US. Trends in Retirement: Focus on Retirement Income

DC plans are addressing a wider range of participant circumstances via more customization, layered communications and programs that build financial resilience

The impact of the COVID-19 pandemic and the ongoing variant spread has transformed the U.S. workforce, causing many to retire earlier than planned, others to retire later than planned, and adding to concerns about financial security across the board. For defined contribution plan sponsors, it has honed their participant retirement outcomes using a wider array of products and services, and more targeted messaging on retirement security.

“A lot of people don’t have a solid understanding of how savings today can translate into future income and, when they reach retirement age, they are surprised that their savings don’t generate more income,” said Jennifer DeLong, senior vice president, managing director and head of defined contribution at AllianceBernstein. “Plan sponsors are more focused on how they can design DC plans better and how they can develop tools that provide participants with greater retirement security.”
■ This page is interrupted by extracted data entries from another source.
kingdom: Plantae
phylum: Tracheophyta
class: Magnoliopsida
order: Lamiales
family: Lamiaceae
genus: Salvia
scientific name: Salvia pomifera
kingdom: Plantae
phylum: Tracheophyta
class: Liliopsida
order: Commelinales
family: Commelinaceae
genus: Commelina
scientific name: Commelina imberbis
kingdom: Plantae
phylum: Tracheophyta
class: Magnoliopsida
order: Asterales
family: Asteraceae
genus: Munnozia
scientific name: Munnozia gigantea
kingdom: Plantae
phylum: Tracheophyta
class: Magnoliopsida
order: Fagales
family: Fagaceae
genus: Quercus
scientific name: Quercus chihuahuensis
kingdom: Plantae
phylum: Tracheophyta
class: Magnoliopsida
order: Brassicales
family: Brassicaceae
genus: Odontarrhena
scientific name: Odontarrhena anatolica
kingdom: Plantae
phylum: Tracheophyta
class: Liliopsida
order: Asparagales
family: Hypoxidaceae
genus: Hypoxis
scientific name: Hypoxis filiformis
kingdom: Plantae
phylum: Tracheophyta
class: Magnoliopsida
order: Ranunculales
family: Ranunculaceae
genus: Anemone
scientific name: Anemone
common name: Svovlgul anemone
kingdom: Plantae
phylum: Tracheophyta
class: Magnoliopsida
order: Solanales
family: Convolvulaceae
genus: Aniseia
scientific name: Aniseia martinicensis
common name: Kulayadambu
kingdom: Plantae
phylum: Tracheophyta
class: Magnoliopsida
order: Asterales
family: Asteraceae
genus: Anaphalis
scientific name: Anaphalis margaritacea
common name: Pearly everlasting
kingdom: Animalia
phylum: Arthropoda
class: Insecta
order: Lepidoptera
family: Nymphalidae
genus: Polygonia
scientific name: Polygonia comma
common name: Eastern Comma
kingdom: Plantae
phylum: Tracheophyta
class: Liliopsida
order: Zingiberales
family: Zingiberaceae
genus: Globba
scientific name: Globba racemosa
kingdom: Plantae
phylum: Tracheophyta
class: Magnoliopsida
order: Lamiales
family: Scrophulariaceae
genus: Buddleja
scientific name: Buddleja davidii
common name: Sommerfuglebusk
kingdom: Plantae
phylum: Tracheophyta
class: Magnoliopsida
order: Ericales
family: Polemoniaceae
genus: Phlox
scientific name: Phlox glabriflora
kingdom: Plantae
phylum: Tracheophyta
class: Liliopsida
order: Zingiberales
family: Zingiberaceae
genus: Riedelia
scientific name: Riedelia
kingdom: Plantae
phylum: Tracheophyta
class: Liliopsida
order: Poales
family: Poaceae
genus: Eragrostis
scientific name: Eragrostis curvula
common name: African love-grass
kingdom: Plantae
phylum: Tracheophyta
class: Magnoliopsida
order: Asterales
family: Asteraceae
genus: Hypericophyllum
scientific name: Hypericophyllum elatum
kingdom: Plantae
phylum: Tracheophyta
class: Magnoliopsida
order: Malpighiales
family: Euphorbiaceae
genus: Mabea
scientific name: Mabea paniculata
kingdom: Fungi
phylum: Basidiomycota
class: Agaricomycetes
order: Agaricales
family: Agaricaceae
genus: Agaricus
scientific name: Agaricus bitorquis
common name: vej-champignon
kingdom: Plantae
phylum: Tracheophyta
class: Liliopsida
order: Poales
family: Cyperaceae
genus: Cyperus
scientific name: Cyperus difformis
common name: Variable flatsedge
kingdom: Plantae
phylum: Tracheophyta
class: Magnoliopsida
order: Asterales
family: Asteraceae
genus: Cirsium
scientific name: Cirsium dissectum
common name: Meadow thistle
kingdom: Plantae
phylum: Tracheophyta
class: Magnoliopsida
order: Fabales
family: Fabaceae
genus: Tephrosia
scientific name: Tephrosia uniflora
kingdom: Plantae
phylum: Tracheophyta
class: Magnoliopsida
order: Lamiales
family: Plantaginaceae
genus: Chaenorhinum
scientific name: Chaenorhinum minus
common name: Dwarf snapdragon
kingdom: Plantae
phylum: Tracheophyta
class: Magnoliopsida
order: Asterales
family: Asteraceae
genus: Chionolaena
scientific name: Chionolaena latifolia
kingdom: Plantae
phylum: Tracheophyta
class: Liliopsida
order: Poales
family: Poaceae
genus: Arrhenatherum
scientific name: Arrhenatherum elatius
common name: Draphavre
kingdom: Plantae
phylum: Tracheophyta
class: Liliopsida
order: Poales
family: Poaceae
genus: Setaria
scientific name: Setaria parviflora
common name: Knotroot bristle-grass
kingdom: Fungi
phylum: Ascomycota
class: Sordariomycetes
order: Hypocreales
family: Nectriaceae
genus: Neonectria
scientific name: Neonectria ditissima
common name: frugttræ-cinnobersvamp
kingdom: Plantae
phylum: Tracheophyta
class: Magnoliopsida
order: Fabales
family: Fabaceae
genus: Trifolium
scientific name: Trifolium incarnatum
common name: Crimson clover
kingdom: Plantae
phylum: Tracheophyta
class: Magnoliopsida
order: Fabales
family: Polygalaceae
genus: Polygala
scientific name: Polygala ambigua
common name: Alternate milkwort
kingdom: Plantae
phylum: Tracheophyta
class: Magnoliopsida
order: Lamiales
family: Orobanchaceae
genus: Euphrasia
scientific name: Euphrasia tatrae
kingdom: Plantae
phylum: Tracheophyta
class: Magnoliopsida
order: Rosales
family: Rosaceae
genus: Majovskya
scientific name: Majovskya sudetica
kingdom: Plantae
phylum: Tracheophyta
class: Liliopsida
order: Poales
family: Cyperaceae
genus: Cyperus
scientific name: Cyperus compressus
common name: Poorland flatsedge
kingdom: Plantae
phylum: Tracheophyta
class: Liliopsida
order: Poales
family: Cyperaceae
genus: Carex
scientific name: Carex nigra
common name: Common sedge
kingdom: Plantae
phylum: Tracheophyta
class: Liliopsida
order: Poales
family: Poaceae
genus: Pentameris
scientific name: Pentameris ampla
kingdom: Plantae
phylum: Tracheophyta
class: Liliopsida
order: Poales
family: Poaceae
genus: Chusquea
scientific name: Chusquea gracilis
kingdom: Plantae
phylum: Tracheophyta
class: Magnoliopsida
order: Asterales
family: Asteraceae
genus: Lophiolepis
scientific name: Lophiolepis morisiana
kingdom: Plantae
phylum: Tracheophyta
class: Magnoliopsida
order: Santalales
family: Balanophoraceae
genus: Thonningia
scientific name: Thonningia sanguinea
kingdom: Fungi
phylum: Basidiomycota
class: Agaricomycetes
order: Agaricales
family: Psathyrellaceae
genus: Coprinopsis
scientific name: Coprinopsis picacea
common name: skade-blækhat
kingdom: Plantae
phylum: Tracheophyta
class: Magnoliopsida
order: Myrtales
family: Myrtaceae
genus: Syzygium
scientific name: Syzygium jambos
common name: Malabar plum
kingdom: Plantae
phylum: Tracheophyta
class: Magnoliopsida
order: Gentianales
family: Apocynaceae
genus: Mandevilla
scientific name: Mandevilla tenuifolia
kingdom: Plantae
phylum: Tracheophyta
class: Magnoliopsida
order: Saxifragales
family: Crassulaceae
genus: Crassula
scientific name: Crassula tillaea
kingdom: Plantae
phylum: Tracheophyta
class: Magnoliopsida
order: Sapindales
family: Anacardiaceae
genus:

“Different groups of people experienced the effects of the pandemic and the [provisions of] the CARES Act in different ways. We have to think about how to meet different needs in the moment, or we’ll fall short when retirement comes,” said Lorie Latham, senior defined contribution strategist for the Americas division at T. Rowe Price. “Increasingly, we realize that the unique needs of individuals have to be taken into consideration along the entire retirement journey. As we reset priorities, there’s a greater need to address financial wellness with a specific focus on retirement preparedness and retirement income.”